Brakkloof panaretella huntsman spider

Scientific classification
- Kingdom: Animalia
- Phylum: Arthropoda
- Subphylum: Chelicerata
- Class: Arachnida
- Order: Araneae
- Infraorder: Araneomorphae
- Family: Sparassidae
- Genus: Panaretella
- Species: P. scutata
- Binomial name: Panaretella scutata (Pocock, 1902)
- Synonyms: Palystes scutatus Pocock, 1902 ;

= Panaretella scutata =

- Authority: (Pocock, 1902)

Species of spider

Panaretella scutata is a spider species in the family Sparassidae. It is endemic to South Africa and is commonly known as the Brakkloof panaretella huntsman spider.

==Distribution==
Panaretella scutata is found in the Eastern Cape and KwaZulu-Natal provinces. The species has been sampled from Grahamstown and Ndumo Game Reserve.
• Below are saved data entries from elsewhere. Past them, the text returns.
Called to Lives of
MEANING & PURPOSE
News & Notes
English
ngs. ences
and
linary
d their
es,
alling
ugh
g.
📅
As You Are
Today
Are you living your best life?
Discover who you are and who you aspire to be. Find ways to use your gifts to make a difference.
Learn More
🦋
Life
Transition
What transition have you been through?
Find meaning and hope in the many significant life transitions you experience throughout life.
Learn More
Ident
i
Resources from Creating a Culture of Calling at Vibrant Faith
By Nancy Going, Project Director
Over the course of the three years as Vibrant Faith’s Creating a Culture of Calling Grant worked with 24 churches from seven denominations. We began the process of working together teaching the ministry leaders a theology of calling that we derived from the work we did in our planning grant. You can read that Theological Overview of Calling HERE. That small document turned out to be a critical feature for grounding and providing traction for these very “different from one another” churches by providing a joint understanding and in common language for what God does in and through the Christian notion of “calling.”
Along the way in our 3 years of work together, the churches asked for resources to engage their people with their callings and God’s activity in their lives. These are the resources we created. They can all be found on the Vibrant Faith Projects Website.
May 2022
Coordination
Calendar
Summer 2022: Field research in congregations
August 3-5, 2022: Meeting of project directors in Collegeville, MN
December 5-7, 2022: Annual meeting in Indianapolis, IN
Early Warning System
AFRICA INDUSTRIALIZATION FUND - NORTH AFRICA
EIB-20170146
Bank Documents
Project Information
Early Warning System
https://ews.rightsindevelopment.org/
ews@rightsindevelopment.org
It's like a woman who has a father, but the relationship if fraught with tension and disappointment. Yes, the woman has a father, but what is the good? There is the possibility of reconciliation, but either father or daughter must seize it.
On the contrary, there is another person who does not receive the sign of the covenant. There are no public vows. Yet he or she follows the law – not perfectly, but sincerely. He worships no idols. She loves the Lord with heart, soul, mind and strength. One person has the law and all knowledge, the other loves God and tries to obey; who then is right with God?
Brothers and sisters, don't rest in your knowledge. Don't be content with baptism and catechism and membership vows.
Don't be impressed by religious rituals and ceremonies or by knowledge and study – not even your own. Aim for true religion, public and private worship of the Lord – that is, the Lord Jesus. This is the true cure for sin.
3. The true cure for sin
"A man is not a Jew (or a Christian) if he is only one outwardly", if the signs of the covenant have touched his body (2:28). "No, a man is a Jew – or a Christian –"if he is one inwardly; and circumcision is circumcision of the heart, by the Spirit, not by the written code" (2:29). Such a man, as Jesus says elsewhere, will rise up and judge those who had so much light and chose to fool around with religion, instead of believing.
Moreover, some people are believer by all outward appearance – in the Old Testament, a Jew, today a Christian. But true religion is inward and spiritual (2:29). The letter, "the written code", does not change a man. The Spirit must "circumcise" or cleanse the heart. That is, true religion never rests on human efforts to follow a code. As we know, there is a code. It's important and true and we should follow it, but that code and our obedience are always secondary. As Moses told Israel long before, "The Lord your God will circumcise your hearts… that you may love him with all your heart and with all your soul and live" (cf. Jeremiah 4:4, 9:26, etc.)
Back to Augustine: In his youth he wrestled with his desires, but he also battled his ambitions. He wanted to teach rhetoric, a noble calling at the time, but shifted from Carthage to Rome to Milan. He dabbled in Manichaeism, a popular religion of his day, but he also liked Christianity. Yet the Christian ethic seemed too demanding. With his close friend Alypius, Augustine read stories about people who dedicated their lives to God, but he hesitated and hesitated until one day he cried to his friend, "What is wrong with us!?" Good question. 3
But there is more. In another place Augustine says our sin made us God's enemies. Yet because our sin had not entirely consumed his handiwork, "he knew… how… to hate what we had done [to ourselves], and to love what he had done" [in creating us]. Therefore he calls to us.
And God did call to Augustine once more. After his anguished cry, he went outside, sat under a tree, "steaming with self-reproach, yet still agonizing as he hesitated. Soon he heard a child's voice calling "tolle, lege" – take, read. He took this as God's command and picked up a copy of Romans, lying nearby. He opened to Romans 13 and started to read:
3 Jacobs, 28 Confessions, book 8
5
It occurs at altitudes ranging from 47 to 565 m.

==Habitat and ecology==
Panaretella scutata is a free-living plant dweller sampled from the Savanna and Thicket biomes.

==Conservation==
Panaretella scutata is listed as Data Deficient by the South African National Biodiversity Institute. The status of the species remains obscure. Some more sampling is needed to collect the male and to determine the species' range. The species is protected in Ndumo Game Reserve.

==Taxonomy==
Panaretella scutata was originally described by Pocock in 1902 as Palystes scutatus from Grahamstown in the Eastern Cape. The genus has not been revised, and only the female is known.